As for specifics, the film
directly asks you not to question it too much. “We don’t seem to have destroyed
civilisation yet” says Nighy. Some rules rear their head as the narrative progresses,
but it’s hard to know what the boundaries actually are, and I just watched Primer (2004).
This is not a film about time
travel, but a romantic comedy in which time travel furthers the plot. But it is
about time: how we choose to spend it, and who we choose to spend it with. And
while it’s a romance on the face of things, the more interesting relationship,
and certainly the more poignant, is between Tim and his father.

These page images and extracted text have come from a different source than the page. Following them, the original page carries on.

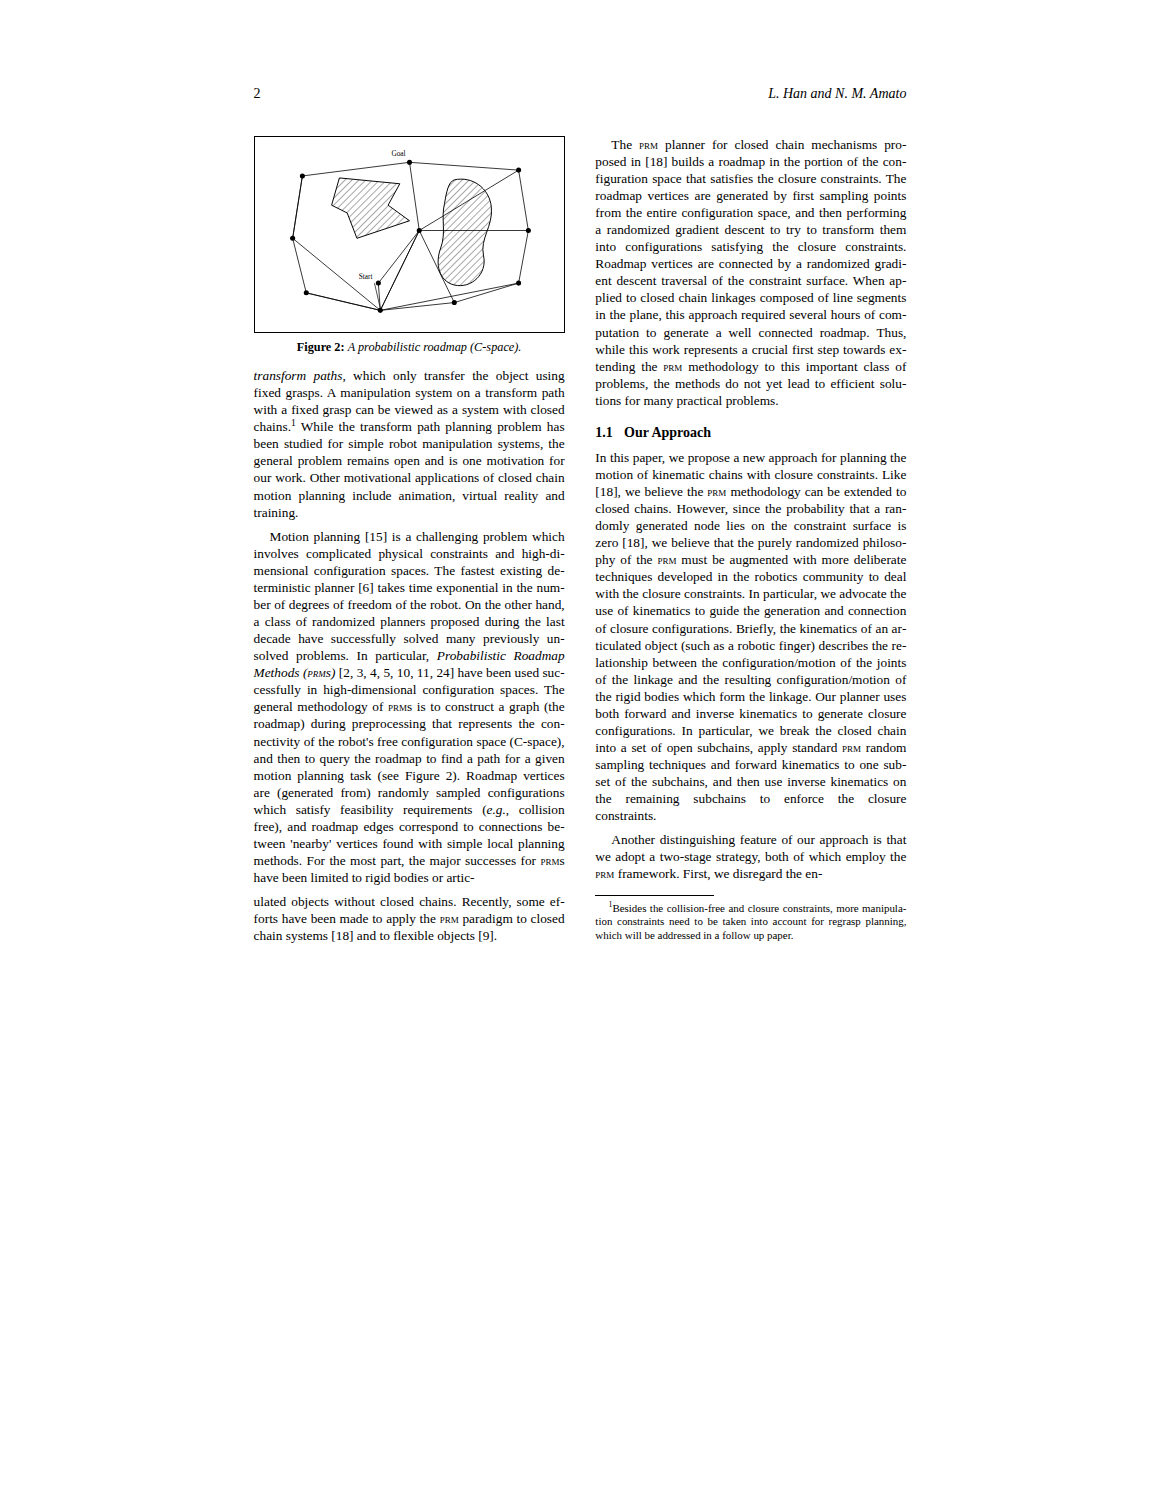2 L. Han and N. M. Amato
Goal Start
Figure 2: A probabilistic roadmap (C-space).
transform paths, which only transfer the object using fixed grasps. A manipulation system on a transform path with a fixed grasp can be viewed as a system with closed chains.1 While the transform path planning problem has been studied for simple robot manipulation systems, the general problem remains open and is one motivation for our work. Other motivational applications of closed chain motion planning include animation, virtual reality and training.
Motion planning [15] is a challenging problem which involves complicated physical constraints and high-dimensional configuration spaces. The fastest existing deterministic planner [6] takes time exponential in the number of degrees of freedom of the robot. On the other hand, a class of randomized planners proposed during the last decade have successfully solved many previously unsolved problems. In particular, Probabilistic Roadmap Methods (prms) [2, 3, 4, 5, 10, 11, 24] have been used successfully in high-dimensional configuration spaces. The general methodology of prms is to construct a graph (the roadmap) during preprocessing that represents the connectivity of the robot's free configuration space (C-space), and then to query the roadmap to find a path for a given motion planning task (see Figure 2). Roadmap vertices are (generated from) randomly sampled configurations which satisfy feasibility requirements (e.g., collision free), and roadmap edges correspond to connections between 'nearby' vertices found with simple local planning methods. For the most part, the major successes for prms have been limited to rigid bodies or artic-
ulated objects without closed chains. Recently, some efforts have been made to apply the prm paradigm to closed chain systems [18] and to flexible objects [9].
The prm planner for closed chain mechanisms proposed in [18] builds a roadmap in the portion of the configuration space that satisfies the closure constraints. The roadmap vertices are generated by first sampling points from the entire configuration space, and then performing a randomized gradient descent to try to transform them into configurations satisfying the closure constraints. Roadmap vertices are connected by a randomized gradient descent traversal of the constraint surface. When applied to closed chain linkages composed of line segments in the plane, this approach required several hours of computation to generate a well connected roadmap. Thus, while this work represents a crucial first step towards extending the prm methodology to this important class of problems, the methods do not yet lead to efficient solutions for many practical problems.
1.1 Our Approach
In this paper, we propose a new approach for planning the motion of kinematic chains with closure constraints. Like [18], we believe the prm methodology can be extended to closed chains. However, since the probability that a randomly generated node lies on the constraint surface is zero [18], we believe that the purely randomized philosophy of the prm must be augmented with more deliberate techniques developed in the robotics community to deal with the closure constraints. In particular, we advocate the use of kinematics to guide the generation and connection of closure configurations. Briefly, the kinematics of an articulated object (such as a robotic finger) describes the relationship between the configuration/motion of the joints of the linkage and the resulting configuration/motion of the rigid bodies which form the linkage. Our planner uses both forward and inverse kinematics to generate closure configurations. In particular, we break the closed chain into a set of open subchains, apply standard prm random sampling techniques and forward kinematics to one subset of the subchains, and then use inverse kinematics on the remaining subchains to enforce the closure constraints.
Another distinguishing feature of our approach is that we adopt a two-stage strategy, both of which employ the prm framework. First, we disregard the en-
1Besides the collision-free and closure constraints, more manipulation constraints need to be taken into account for regrasp planning, which will be addressed in a follow up paper.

At times, it’s unashamedly
sentimental. The entire film has a softness to it that makes you wonder if
Curtis smeared Vaseline on the lens. Curtis even manages to turn a potentially day
ruining downpour into a fresh and glorious celebration.
The strength of the writing is
in the ability to remain unexpected, and some of this is naturally due to the
ability of time travel to allow unexpected things to happen. Conflict appears
in unlikely places, and least of all in the relationship between Gleeson and
McAdams.
It’s not perfect, but for all
the derivative and saccharine elements, the central father-son relationship is eloquent,
and something rarely explored in this way, especially with this level of
British reserve. Though the script is witty, it is only peppered with outright
comedy (this is still gold, from the versatile Tom Hollander, fantastic as a jaded
slovenly playwright, to Tim’s swift cycle through a series of potential best
men, complete with appropriate speeches).
Being relatively unfamiliar
with his previous works (aside from classic television shows Blackadder and The Vicar of Dibley) About
Time has at the very least inspired me to investigate Richard Curtis’s
other films, which are apparently much stronger.